There is no formal “pre-OT” major. Occupational Therapy programs are interested in broadly educated students who have developed excellent writing and speaking skills, possess analytic and synthetic thinking ability, and are enthusiastic, life-long learners. Understanding of the social aspects of rehabilitation medicine is just as important as understanding the science. Your major will not determine your success in applying to OT school. Your interests should determine your choice of major. Majoring in an area that you enjoy is more likely to lead to academic success than pursuing a field for which you have little enthusiasm. Regardless of your major, it is necessary to demonstrate an understanding of basic science.

Prerequisite Coursework:

Biology 111 & 112 plus labs 8 CH
Human Anatomy 4 CH
Human Physiology 4 CH
Statistics 3 CH
Lifespan Development 3 CH
Abnormal Psychology 3 CH
* Medical Terminology
* CPR Certification

*Prerequisite requirements may vary for individual OT Programs

GRE scores submitted at the time of application

To obtain credit for volunteer/work experience, each applicant must complete a set number of hours specifically in occupational therapy

Three reference forms; one from the occupational therapy practitioner who supervised volunteer or work experience.

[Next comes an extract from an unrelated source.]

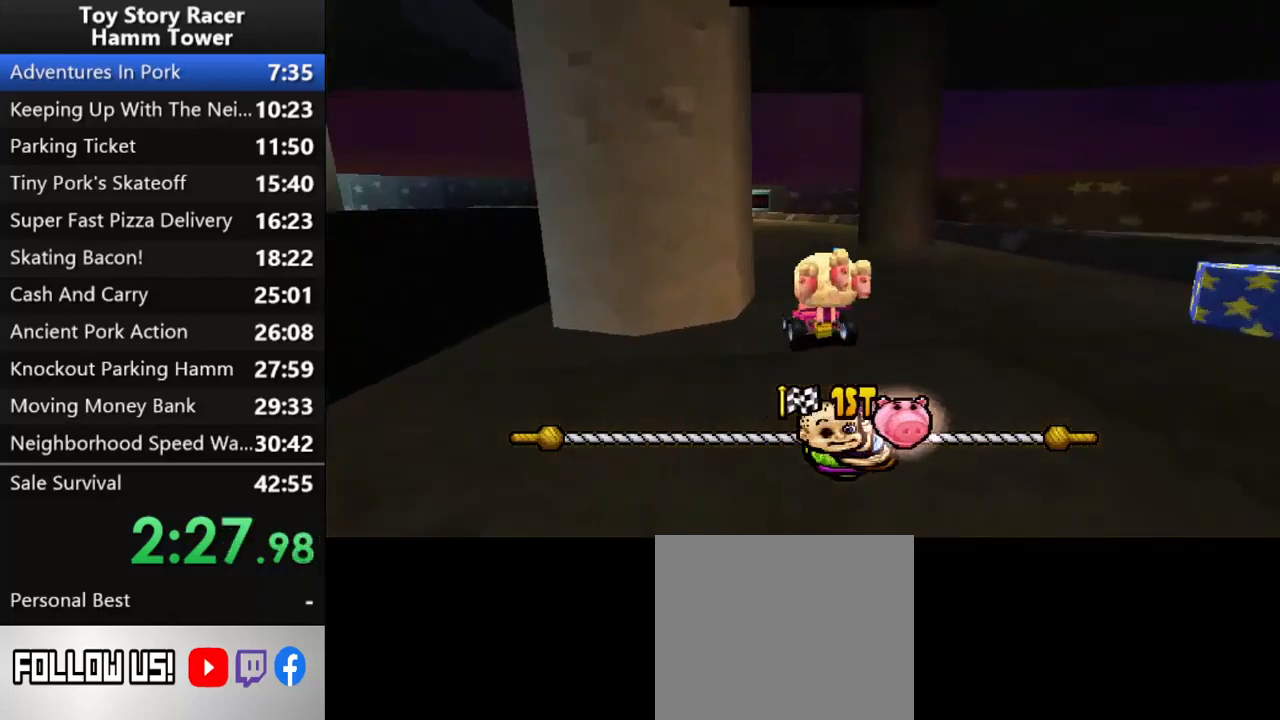
{"buttons": ["CROSS"], "right_stick": "center", "events": []}
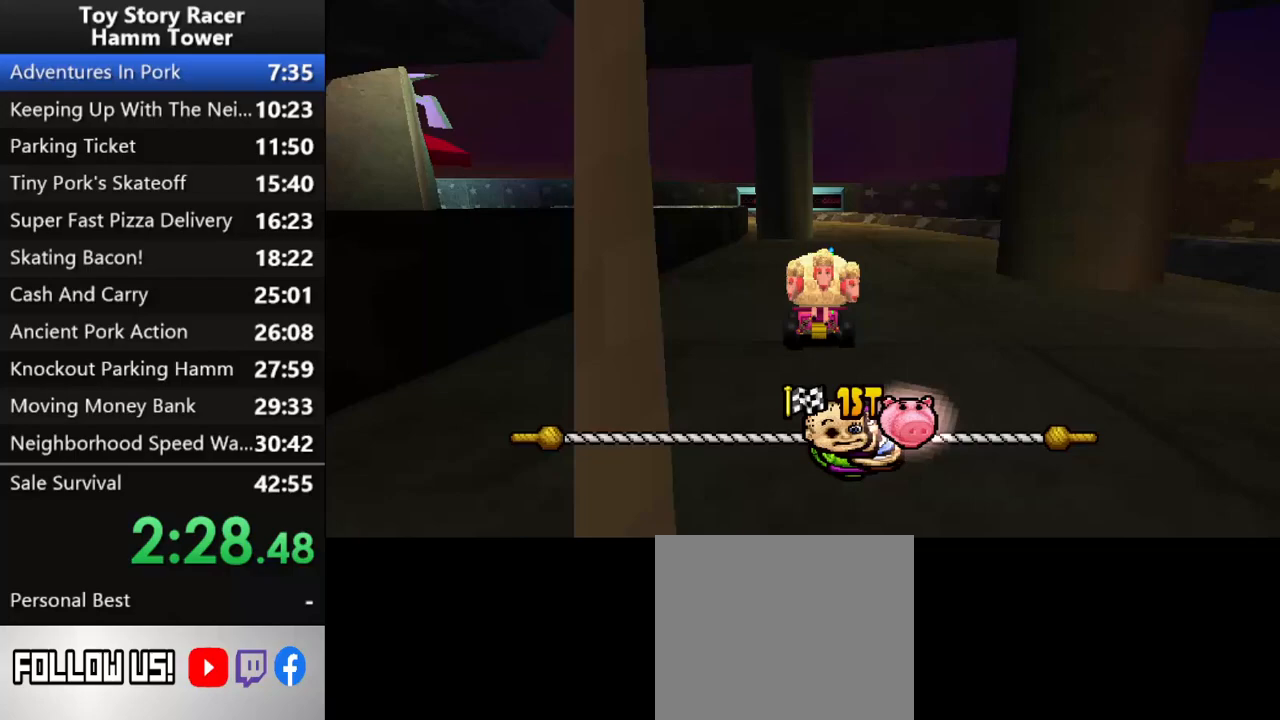
{"buttons": ["CROSS"], "right_stick": "center", "events": [[33, "DPAD_RIGHT", "down"], [117, "DPAD_RIGHT", "up"]]}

The second and third references should be provided by major advisors or professors.

Volunteer/Service

Students are urged to do volunteer service in their intended Allied Health field. This is especially true for those interested in the Rehabilitation Sciences, but may also apply to other areas. You may volunteer only a few (e.g. 3) hours per week, but you must be dependable and your activities should extend over a significant period of time. The experience component of your applicant profile is increasingly important for some programs, so you should make the most of this opportunity. Also, you should ensure that someone familiar with your performance can serve as a reference.